Posted: Fri Jan 19, 2007 6:45 pm
by titaniumdoughnut
Is there a way to query a MySQL database (through PHP) and ask it to use some kind of "similar matching" algorithms or something? I'm basically inventing terms for a technology I imagine might exist right now. Something that would search on a first and last name, and then present similar name combinations or variants of the names searched?

Posted: Fri Jan 19, 2007 8:52 pm
by feyd
Possibly using the SOUNDEX() function.. but really it's often better to have a separate table with similarity information.. even then, it's complicated. I've seen this referred to as fuzzy searching, or similar names, stemming from fuzzy logic.

Posted: Fri Jan 19, 2007 9:48 pm
by Kieran Huggins
also look at the levenshtein() function as well as similar_text() and metaphone().

I've used the levenshtein() distance of two soundex() strings before, but it's expensive resource-wise.

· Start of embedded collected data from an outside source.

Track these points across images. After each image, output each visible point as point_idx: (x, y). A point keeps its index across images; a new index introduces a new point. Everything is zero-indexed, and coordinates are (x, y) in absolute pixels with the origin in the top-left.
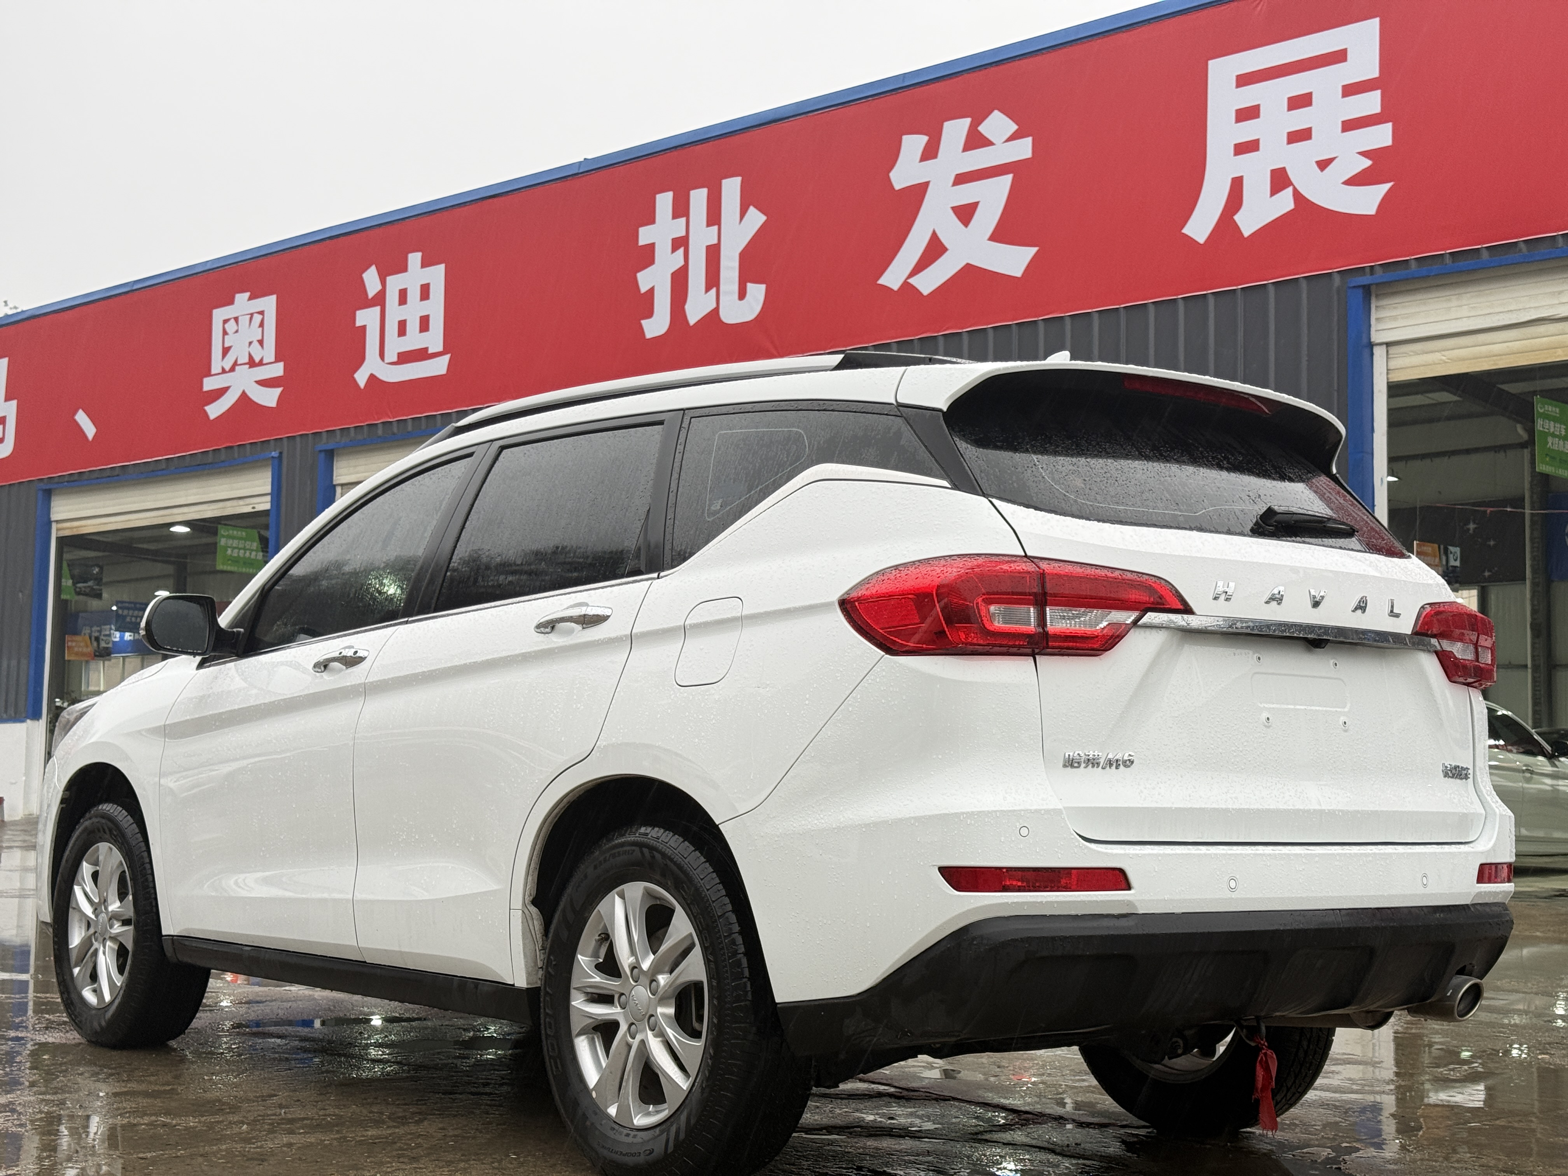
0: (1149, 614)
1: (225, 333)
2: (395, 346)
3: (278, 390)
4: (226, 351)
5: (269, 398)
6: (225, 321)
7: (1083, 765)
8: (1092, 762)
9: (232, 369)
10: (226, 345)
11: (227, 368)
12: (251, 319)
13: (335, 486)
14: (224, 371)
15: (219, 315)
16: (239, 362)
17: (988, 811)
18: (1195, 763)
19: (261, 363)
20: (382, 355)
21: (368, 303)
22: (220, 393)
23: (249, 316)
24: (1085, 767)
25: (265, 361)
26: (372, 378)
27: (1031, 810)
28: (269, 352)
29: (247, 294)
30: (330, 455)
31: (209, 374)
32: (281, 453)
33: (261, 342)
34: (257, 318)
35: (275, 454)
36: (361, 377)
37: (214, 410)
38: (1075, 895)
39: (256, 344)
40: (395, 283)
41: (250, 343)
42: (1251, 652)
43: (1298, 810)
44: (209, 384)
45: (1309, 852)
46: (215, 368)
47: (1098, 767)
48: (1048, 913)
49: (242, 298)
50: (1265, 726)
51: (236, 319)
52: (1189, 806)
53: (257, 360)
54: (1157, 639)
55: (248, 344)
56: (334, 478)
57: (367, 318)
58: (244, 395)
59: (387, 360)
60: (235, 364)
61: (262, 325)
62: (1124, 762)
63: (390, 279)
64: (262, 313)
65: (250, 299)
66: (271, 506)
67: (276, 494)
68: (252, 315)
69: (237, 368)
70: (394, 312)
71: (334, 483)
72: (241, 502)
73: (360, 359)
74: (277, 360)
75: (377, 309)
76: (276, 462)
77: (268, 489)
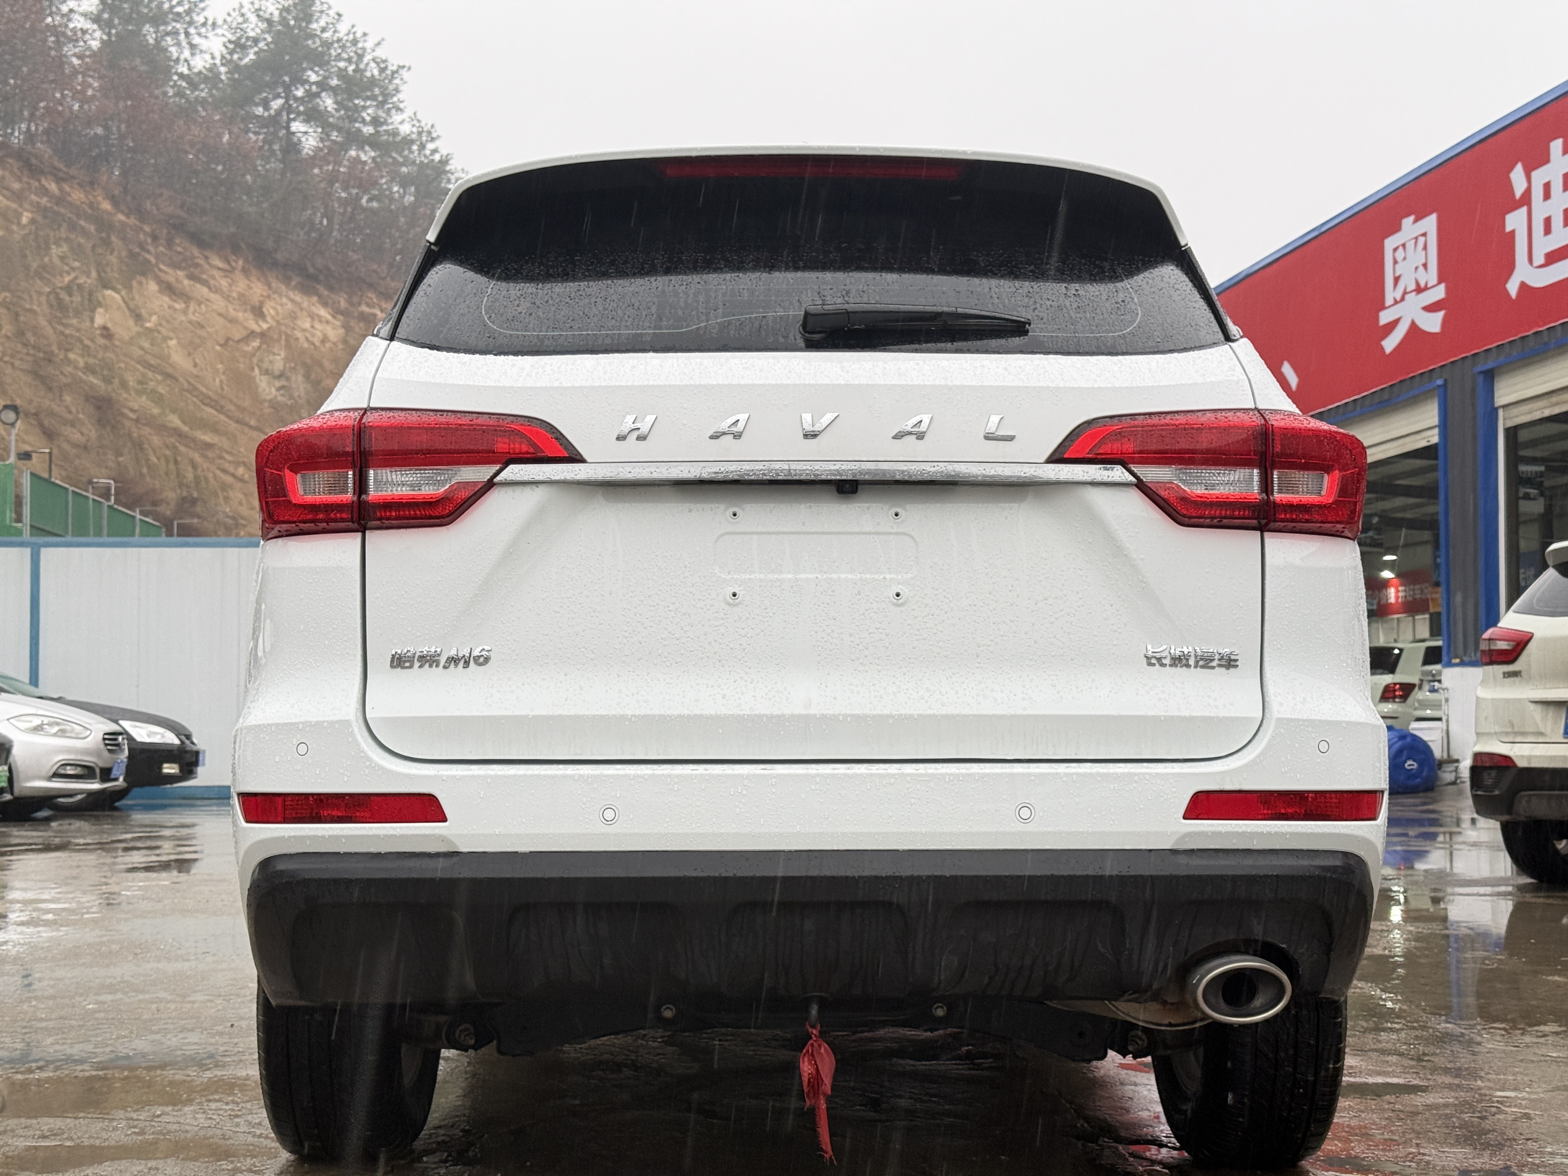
0: (511, 467)
1: (1395, 262)
2: (1544, 245)
3: (1441, 315)
4: (1397, 280)
5: (1433, 323)
6: (1395, 250)
7: (417, 664)
8: (429, 660)
9: (1403, 299)
10: (1397, 274)
11: (1398, 298)
12: (1416, 243)
13: (1496, 409)
14: (1396, 302)
15: (1390, 243)
16: (1408, 290)
17: (264, 725)
18: (593, 656)
19: (1426, 288)
20: (1530, 260)
21: (1515, 205)
22: (1393, 325)
23: (1414, 241)
24: (420, 667)
25: (1429, 285)
26: (1523, 286)
27: (310, 722)
28: (1431, 276)
29: (1412, 218)
30: (1490, 376)
31: (1383, 307)
32: (1446, 380)
33: (1425, 266)
34: (1422, 240)
35: (1440, 382)
36: (1513, 287)
37: (1390, 344)
38: (365, 828)
39: (1421, 269)
40: (1540, 176)
41: (1416, 268)
42: (722, 507)
43: (760, 716)
44: (1385, 318)
45: (766, 772)
46: (1389, 301)
47: (437, 666)
48: (342, 851)
49: (1407, 222)
50: (729, 604)
51: (1404, 245)
52: (557, 714)
53: (1422, 285)
54: (531, 498)
55: (1413, 270)
56: (1496, 400)
57: (1515, 221)
58: (1413, 326)
59: (1536, 263)
60: (1405, 293)
61: (1425, 248)
62: (476, 659)
63: (1535, 174)
64: (1424, 235)
65: (1416, 221)
66: (1440, 438)
67: (1444, 426)
68: (1416, 238)
69: (1407, 297)
70: (1540, 209)
71: (1496, 405)
72: (1418, 437)
73: (1510, 267)
74: (1440, 282)
75: (1524, 209)
76: (1442, 389)
77: (1435, 420)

MySQL supports soundex as well, which is nice, but I seem to remember there was some issue about the length of the resulting string or something...

metaphone() is supposedly better than soundex() but MySQL doesn't support it to my knowledge.

SOUNDEX in SQL is faster than php, IIRC. You'll likely want something like:

Code: Select all

SELECT * FROM table WHERE SUBSTRING(SOUNDEX(`haystack`),1,4) = SUBSTRING(SOUNDEX({$needle}),1,4)
ok... I just went and looked it up. I did the above, then further ranked them by comparing the levenshtein() distances of the metaphone() of the two strings in PHP.

Posted: Sun Jan 21, 2007 11:25 am
by titaniumdoughnut
amazing! thanks so much. i'm going to read up on these magical bits of code.